**Given problem:**
Each entry below is to be duplicated verbatim.
------------------------------
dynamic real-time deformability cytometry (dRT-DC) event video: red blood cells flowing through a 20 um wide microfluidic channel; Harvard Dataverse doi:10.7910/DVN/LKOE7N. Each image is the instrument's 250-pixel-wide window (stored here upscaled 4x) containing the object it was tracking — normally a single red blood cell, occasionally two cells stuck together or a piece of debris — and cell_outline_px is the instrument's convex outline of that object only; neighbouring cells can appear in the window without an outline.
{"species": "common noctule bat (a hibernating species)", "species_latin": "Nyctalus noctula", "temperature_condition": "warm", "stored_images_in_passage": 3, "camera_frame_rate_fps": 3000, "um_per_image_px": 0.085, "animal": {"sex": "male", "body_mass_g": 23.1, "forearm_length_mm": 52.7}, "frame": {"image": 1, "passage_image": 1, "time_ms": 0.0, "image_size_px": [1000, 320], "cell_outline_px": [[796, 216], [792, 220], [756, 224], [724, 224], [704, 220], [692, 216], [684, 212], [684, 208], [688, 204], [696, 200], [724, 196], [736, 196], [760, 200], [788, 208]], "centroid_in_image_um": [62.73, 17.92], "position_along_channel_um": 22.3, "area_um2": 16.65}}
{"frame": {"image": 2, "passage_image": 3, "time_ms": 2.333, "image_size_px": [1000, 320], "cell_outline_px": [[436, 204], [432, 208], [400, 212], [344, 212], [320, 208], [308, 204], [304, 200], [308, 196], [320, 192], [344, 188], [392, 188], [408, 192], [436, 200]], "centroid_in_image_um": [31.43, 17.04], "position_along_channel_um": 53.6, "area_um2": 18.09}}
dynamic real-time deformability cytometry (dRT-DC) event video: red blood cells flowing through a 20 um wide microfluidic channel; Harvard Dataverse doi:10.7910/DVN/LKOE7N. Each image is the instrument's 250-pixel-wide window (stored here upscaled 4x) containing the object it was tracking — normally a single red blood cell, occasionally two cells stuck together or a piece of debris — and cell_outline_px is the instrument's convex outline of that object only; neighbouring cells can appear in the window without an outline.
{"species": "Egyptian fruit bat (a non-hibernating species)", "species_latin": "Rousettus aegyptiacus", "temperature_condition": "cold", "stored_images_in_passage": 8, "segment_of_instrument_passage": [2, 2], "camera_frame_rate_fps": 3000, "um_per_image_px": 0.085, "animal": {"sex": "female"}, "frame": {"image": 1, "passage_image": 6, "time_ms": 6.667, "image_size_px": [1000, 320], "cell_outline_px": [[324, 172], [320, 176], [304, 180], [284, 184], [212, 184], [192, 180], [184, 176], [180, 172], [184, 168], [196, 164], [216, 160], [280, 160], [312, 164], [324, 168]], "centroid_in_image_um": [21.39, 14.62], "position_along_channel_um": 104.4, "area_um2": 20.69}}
------------------------------
**Response to the exercise:**
dynamic real-time deformability cytometry (dRT-DC) event video: red blood cells flowing through a 20 um wide microfluidic channel; Harvard Dataverse doi:10.7910/DVN/LKOE7N. Each image is the instrument's 250-pixel-wide window (stored here upscaled 4x) containing the object it was tracking — normally a single red blood cell, occasionally two cells stuck together or a piece of debris — and cell_outline_px is the instrument's convex outline of that object only; neighbouring cells can appear in the window without an outline.
{"species": "common noctule bat (a hibernating species)", "species_latin": "Nyctalus noctula", "temperature_condition": "warm", "stored_images_in_passage": 3, "camera_frame_rate_fps": 3000, "um_per_image_px": 0.085, "animal": {"sex": "male", "body_mass_g": 23.1, "forearm_length_mm": 52.7}, "frame": {"image": 1, "passage_image": 1, "time_ms": 0.0, "image_size_px": [1000, 320], "cell_outline_px": [[796, 216], [792, 220], [756, 224], [724, 224], [704, 220], [692, 216], [684, 212], [684, 208], [688, 204], [696, 200], [724, 196], [736, 196], [760, 200], [788, 208]], "centroid_in_image_um": [62.73, 17.92], "position_along_channel_um": 22.3, "area_um2": 16.65}}
{"frame": {"image": 2, "passage_image": 3, "time_ms": 2.333, "image_size_px": [1000, 320], "cell_outline_px": [[436, 204], [432, 208], [400, 212], [344, 212], [320, 208], [308, 204], [304, 200], [308, 196], [320, 192], [344, 188], [392, 188], [408, 192], [436, 200]], "centroid_in_image_um": [31.43, 17.04], "position_along_channel_um": 53.6, "area_um2": 18.09}}
dynamic real-time deformability cytometry (dRT-DC) event video: red blood cells flowing through a 20 um wide microfluidic channel; Harvard Dataverse doi:10.7910/DVN/LKOE7N. Each image is the instrument's 250-pixel-wide window (stored here upscaled 4x) containing the object it was tracking — normally a single red blood cell, occasionally two cells stuck together or a piece of debris — and cell_outline_px is the instrument's convex outline of that object only; neighbouring cells can appear in the window without an outline.
{"species": "Egyptian fruit bat (a non-hibernating species)", "species_latin": "Rousettus aegyptiacus", "temperature_condition": "cold", "stored_images_in_passage": 8, "segment_of_instrument_passage": [2, 2], "camera_frame_rate_fps": 3000, "um_per_image_px": 0.085, "animal": {"sex": "female"}, "frame": {"image": 1, "passage_image": 6, "time_ms": 6.667, "image_size_px": [1000, 320], "cell_outline_px": [[324, 172], [320, 176], [304, 180], [284, 184], [212, 184], [192, 180], [184, 176], [180, 172], [184, 168], [196, 164], [216, 160], [280, 160], [312, 164], [324, 168]], "centroid_in_image_um": [21.39, 14.62], "position_along_channel_um": 104.4, "area_um2": 20.69}}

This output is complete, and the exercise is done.